Even Urban planning, an issue that is as solidly grounded as it is possible to be, has become a frontier for culture wars. In the Bay Area, where I grew up, wealthy tech worker transplants have staged a kind of culture war battle against the supposedly NIMBY hippie Marxists of the older generation. Housing, bike lanes, public transportation, all concrete and pressing crises for ordinary people, are alchemized into a massive conspiracy theory about some kind of snobby, leftwing ideology which makes people hate developers. For example, someone who lives near my parents, who works for Google Maps, is this kind of person. He is a homeowner, invested in the kind of forensic surveillance technology and algorithmic living that Maps encourages. He is clearly not particularly a victim of the housing crisis. And yet the language of grievance he adopts is similar to how I might speak about my landlady, who refuses to repair my roof. If I see her as exploiting me, stealing my wages ostensibly to maintain her decrepit property, this type of culture war thinking transforms my suspicion of new development and hatred of landlords in general into a kind of exploitation of the poor. The unfettered market leads to progress, so the argument goes.
There is clearly a kind of existential war at play here. Our cities, as David Harvey writes, “increasingly become cities of fortified fragments, of gated communities and privatized public spaces kept under constant surveillance.” But the conflict is, as Harvey identifies, a class conflict, between those who benefit from this kind of atomized landscape (developers, hedge funds, politicians) and those who do not (tenants, poor people, and so on). The unique gift of the culture wars is that it makes it possible to argue the exact reverse of this power dynamic. There are many other examples of this. Book publishing, an incredibly conservative and opportunistic industry that frequently publishes bestselling books by politicians and other types of war criminals, is frequently accused of being incredibly “woke.” So is Hollywood, the violent producers of Marvel movies and other war propaganda. So is Yale, which churns out powerful lawmakers, including Clarence Thomas, Neil Gorsuch, Samuel Alito, Brett Kavanaugh.
It is often “highbrow” media then that successfully converts basic and widely understood economic dynamics into vague, pernicious, and complicated ideas designed to trip up, confuse, and ultimately strip away radicalism. These then trickle down into mainstream media: The New York Post, Colleen Hoover, Barbie, this Chipotle ad that a friend sent me with a note saying “this is you.”

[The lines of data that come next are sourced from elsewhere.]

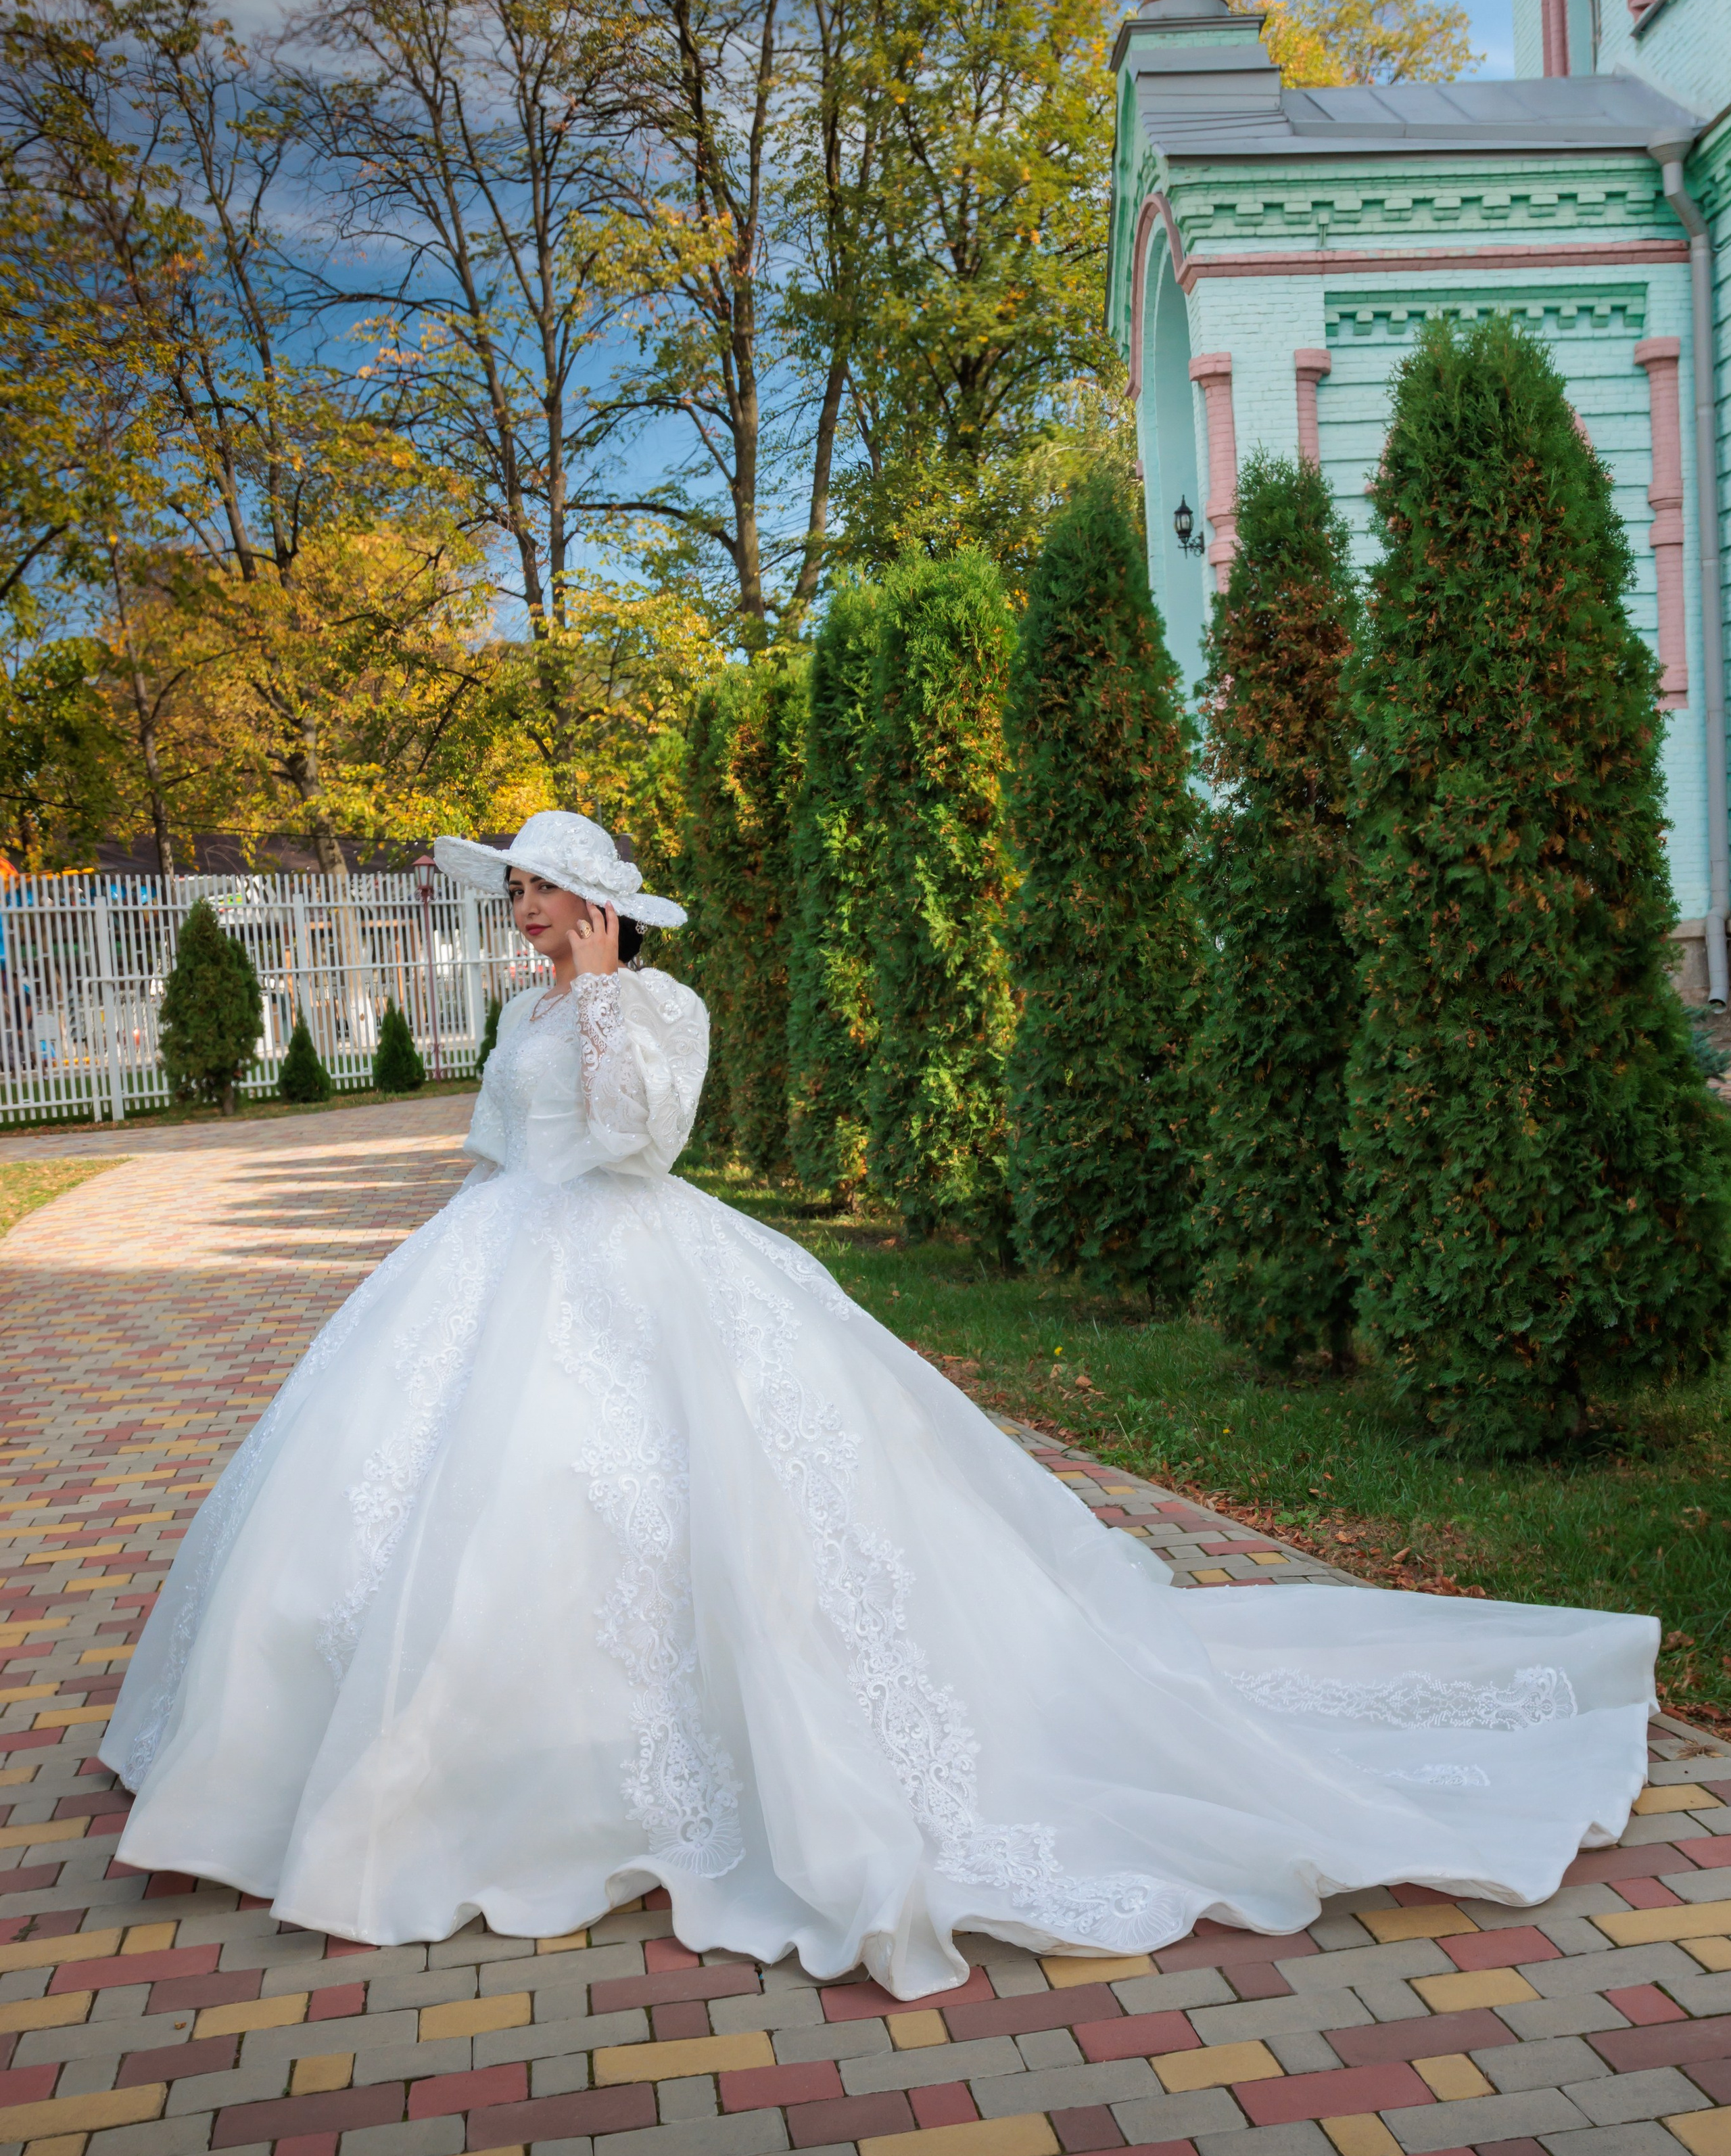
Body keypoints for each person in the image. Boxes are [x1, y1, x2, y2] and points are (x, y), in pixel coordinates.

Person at [103, 810, 1657, 1999]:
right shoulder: (515, 1017)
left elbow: (640, 1146)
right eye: (513, 893)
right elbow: (501, 1149)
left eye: (537, 893)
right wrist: (466, 1232)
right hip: (500, 1257)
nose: (519, 914)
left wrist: (600, 1001)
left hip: (639, 1256)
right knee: (450, 1497)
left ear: (594, 905)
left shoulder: (656, 1009)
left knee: (691, 1503)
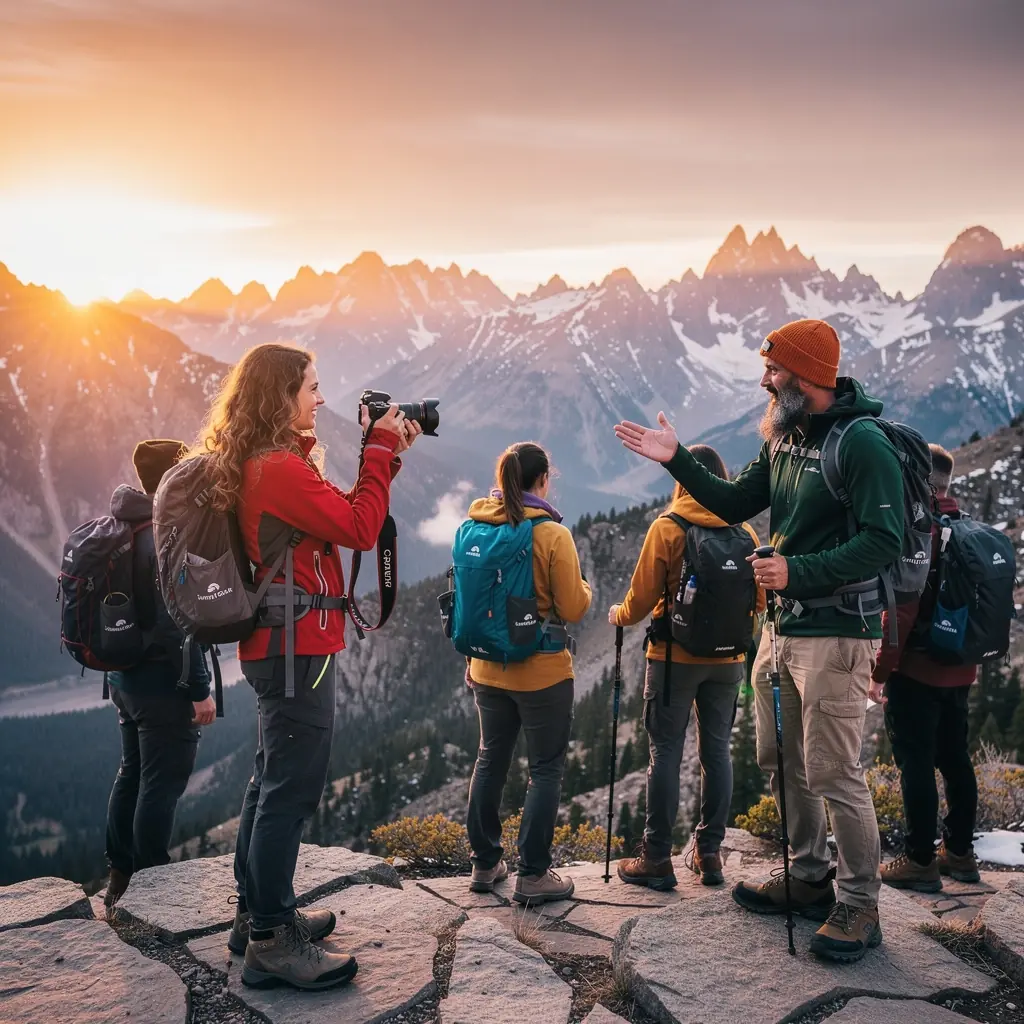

I have a short story up on Hobart that I have (hopefully) successfully convinced my mother not to read. Hobart is controversial precisely for propagating the culture wars, but it also seems like a fitting byline for my first weeks out of the publishing industry. It’s like when ex-Disney stars do really edgy performances to prove they’re different now. No one is fooled by it, but our culture has a short memory.
My friend got into a fight with someone once who called her “middlebrow.” Somehow more insulting than lowbrow or highbrow (which can both be insults). I’m leaning middlebrow right now, though, I think. I’m looking for a simple life. Simple pleasures. “One wondering thought pollutes the day,” writes Mary Shelley in Frankenstein.